## Supplied data:
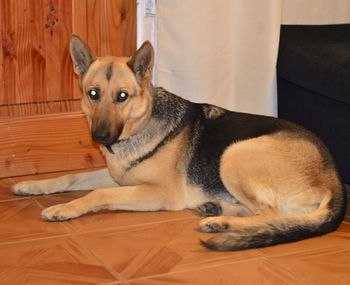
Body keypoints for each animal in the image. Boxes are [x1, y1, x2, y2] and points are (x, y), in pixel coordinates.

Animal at [11, 34, 348, 250]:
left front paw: (64, 209)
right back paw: (217, 210)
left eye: (122, 96)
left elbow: (97, 193)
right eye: (93, 94)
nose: (101, 138)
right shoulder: (117, 176)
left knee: (272, 213)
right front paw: (31, 186)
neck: (141, 125)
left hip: (234, 153)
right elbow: (70, 177)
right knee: (263, 213)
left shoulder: (159, 193)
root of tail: (334, 179)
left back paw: (222, 223)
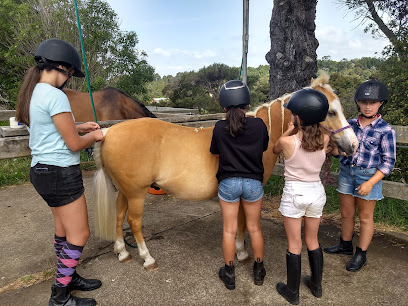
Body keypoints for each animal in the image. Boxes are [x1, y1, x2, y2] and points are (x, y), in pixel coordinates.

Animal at [91, 73, 356, 270]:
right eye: (330, 111)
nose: (352, 145)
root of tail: (109, 132)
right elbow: (242, 222)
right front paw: (241, 252)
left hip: (124, 190)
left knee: (118, 215)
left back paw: (122, 252)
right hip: (136, 193)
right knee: (134, 222)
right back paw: (147, 258)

## Task item:
Every line of the data above should be repeated exactly. Omit the pictures.

## Answer below:
Body keypoints for each animal in the image. Boxes are [x1, y1, x2, y2] and points are (x, y), in pixel coordinates.

Animal at [11, 34, 348, 250]:
left front paw: (64, 209)
right back paw: (217, 210)
left eye: (122, 96)
left elbow: (97, 193)
right eye: (93, 94)
nose: (101, 138)
right shoulder: (117, 176)
left knee: (272, 213)
right front paw: (31, 186)
neck: (141, 125)
left hip: (234, 153)
right elbow: (70, 177)
right knee: (263, 213)
left shoulder: (159, 193)
root of tail: (334, 179)
left back paw: (222, 223)
Body keypoints for each animal in the image. Boxes are [x1, y1, x2, y2] and points are (x, y), in pixel coordinates.

Animal at [91, 73, 356, 270]:
right eye: (330, 111)
nose: (352, 145)
root of tail: (109, 132)
right elbow: (242, 222)
right front paw: (241, 252)
left hip: (124, 190)
left knee: (118, 215)
left back paw: (122, 252)
right hip: (136, 193)
right knee: (134, 222)
right back paw: (147, 258)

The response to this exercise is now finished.